- _Passage_:
*** Begin section ***

Problem: if reliability is a feature, how do you prioritize it over other features?
Solution: Service Level Objectives (SLOs) provides a common language and understanding around reliability using concrete data.
“It’s possible to build a super reliable system that has no features and never changes, but it’s hard to make any money by doing that.”
Problem: system reliability usually impacts on developer velocity. How do you balance the risk to reliability vs. building new features to that system?
If you are burning most of your error budget trying to ship new features fast, you need to lift your foot off the accelerator.
“What is the right level of reliability for the system you support?”. Not discussing or answering this question results in firefighting, repetitive maintenance, pager fatigue, etc.
For SLOs to work, all parts of the business must agree that they are an accurate measure of UX + they can drive decisions.
If you go out of your SLOs, there must be well-documented consequences. Engineer effort must be redirected into making reliability improvements.
Service Level Operations (SLOs). Tool to help strike the balance between releasing new features and reliability. It helps teams communicate expectation through data.
Three principles to stabilish SLOs:
- What do you want to promise and to whom;
- What metrics to measure;
- How much reliability is good enough.
Service Level Agreements (SLAs). Agreements that you make with your customer about reliability of your system.

*** End section ***

- _What you have to do_: Set down, word for word, the part of the notes on service level objectives starting with "For SLOs to" and going on through "is good enough.".

- _Supplied information_:
*** Begin section ***

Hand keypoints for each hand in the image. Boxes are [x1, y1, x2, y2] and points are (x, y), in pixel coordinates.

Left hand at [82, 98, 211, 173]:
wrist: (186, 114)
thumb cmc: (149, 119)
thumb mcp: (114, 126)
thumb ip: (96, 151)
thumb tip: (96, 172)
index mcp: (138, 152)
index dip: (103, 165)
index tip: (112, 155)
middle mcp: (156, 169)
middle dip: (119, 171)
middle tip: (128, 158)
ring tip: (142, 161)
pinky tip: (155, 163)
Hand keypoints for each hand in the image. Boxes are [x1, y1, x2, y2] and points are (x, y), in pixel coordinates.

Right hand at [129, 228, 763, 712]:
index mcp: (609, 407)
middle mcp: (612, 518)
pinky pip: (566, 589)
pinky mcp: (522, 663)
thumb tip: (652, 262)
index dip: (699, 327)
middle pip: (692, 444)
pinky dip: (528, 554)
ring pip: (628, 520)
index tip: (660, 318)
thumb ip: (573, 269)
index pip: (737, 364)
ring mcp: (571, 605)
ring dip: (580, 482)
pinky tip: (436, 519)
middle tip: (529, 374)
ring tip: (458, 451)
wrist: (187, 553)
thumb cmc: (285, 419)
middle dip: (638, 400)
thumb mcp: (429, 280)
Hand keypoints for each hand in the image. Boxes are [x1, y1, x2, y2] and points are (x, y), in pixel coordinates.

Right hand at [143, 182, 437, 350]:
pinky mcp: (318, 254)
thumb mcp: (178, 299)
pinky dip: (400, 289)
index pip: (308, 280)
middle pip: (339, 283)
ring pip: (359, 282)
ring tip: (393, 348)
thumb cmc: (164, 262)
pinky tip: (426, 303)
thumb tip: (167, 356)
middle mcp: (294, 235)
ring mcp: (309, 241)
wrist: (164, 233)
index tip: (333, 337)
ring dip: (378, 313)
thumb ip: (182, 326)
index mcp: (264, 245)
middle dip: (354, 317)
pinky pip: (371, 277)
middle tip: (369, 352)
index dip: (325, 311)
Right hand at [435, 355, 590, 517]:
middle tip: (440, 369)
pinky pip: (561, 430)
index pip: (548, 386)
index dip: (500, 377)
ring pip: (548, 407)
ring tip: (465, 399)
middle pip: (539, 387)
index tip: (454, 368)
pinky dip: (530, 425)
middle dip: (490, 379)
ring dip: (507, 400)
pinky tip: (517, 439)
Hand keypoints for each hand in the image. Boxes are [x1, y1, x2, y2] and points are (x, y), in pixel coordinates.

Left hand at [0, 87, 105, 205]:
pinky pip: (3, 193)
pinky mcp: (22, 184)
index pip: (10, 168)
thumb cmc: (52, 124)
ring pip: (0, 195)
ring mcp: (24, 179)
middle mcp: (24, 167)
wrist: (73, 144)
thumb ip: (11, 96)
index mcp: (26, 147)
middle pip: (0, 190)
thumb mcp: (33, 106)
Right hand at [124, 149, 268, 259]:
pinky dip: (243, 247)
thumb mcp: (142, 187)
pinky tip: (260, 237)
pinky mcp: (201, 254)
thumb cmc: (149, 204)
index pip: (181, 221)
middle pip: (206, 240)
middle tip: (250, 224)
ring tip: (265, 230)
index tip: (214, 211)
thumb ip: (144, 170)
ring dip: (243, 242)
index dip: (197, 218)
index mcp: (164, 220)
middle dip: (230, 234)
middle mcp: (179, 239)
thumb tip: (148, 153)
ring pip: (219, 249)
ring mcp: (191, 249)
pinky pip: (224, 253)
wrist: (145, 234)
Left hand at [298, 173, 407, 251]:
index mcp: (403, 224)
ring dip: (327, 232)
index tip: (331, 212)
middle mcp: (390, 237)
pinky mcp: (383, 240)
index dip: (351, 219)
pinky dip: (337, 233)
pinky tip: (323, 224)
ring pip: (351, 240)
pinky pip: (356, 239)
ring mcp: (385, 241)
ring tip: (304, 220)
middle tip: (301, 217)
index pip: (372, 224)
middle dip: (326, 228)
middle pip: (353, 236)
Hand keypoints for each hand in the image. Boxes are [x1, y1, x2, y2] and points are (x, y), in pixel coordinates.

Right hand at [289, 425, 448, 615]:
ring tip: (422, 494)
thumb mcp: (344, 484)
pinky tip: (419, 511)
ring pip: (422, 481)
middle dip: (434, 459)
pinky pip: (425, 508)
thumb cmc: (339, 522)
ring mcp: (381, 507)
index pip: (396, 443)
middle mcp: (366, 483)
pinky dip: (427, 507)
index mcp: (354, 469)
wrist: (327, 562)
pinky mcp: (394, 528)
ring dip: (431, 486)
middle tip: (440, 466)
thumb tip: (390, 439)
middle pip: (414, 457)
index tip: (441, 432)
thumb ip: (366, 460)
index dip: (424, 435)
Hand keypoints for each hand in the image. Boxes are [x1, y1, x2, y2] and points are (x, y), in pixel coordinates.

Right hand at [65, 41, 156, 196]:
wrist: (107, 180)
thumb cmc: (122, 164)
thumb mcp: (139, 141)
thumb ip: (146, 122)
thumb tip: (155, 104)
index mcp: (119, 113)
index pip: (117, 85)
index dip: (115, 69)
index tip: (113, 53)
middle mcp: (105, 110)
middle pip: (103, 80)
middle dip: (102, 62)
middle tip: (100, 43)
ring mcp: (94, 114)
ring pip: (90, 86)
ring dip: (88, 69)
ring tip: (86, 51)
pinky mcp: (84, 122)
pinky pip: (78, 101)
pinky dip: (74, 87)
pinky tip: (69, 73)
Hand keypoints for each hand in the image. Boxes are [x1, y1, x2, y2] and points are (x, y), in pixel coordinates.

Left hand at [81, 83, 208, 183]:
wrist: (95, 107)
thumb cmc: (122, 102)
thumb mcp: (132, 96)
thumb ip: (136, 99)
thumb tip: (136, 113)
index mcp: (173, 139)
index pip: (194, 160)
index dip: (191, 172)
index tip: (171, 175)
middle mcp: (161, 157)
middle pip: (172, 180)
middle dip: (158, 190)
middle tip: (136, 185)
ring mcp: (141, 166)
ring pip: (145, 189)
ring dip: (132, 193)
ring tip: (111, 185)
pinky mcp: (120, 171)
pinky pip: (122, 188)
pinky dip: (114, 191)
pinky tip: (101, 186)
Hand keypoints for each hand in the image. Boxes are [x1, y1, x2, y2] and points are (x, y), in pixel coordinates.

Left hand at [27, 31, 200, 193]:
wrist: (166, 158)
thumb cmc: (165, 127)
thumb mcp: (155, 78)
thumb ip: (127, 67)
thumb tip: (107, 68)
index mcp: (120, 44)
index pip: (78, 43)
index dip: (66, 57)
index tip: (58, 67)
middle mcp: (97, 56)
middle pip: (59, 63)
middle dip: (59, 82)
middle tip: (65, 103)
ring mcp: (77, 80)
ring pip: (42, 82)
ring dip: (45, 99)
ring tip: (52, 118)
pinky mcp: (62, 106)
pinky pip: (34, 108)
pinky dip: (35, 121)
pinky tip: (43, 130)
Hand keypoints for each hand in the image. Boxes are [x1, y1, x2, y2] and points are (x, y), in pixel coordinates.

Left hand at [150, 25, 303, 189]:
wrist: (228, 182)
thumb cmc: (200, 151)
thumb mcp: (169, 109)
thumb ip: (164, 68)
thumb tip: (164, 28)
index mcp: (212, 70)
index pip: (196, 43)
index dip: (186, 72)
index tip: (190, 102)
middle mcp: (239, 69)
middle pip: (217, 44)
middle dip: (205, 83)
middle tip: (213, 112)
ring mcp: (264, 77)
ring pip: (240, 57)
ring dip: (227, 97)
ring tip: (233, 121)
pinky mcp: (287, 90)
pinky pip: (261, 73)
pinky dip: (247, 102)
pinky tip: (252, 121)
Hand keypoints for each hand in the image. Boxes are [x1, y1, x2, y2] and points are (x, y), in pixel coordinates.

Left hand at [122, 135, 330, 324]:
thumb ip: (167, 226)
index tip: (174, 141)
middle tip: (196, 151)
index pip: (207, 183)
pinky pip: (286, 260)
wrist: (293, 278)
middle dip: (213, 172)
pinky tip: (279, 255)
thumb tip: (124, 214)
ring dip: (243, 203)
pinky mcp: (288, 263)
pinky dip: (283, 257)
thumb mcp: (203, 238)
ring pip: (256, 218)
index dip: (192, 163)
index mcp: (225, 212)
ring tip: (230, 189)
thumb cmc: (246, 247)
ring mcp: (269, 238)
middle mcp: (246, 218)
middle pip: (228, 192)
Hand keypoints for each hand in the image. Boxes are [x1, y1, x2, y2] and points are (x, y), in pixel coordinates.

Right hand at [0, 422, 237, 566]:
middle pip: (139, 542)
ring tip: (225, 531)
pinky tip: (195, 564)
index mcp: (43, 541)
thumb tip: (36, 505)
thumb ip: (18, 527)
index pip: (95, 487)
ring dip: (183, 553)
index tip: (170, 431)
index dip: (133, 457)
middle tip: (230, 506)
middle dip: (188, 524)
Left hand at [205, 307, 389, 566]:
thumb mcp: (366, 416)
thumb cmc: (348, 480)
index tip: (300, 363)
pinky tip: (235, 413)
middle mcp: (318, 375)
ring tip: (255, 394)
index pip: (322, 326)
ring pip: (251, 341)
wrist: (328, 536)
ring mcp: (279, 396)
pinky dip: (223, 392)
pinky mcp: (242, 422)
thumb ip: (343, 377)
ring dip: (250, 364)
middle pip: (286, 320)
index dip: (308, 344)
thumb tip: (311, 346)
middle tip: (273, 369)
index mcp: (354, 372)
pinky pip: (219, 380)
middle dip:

*** End section ***

- _Reply to the task_:
For SLOs to work, all parts of the business must agree that they are an accurate measure of UX + they can drive decisions.
If you go out of your SLOs, there must be well-documented consequences. Engineer effort must be redirected into making reliability improvements.
Service Level Operations (SLOs). Tool to help strike the balance between releasing new features and reliability. It helps teams communicate expectation through data.
Three principles to stabilish SLOs:
- What do you want to promise and to whom;
- What metrics to measure;
- How much reliability is good enough.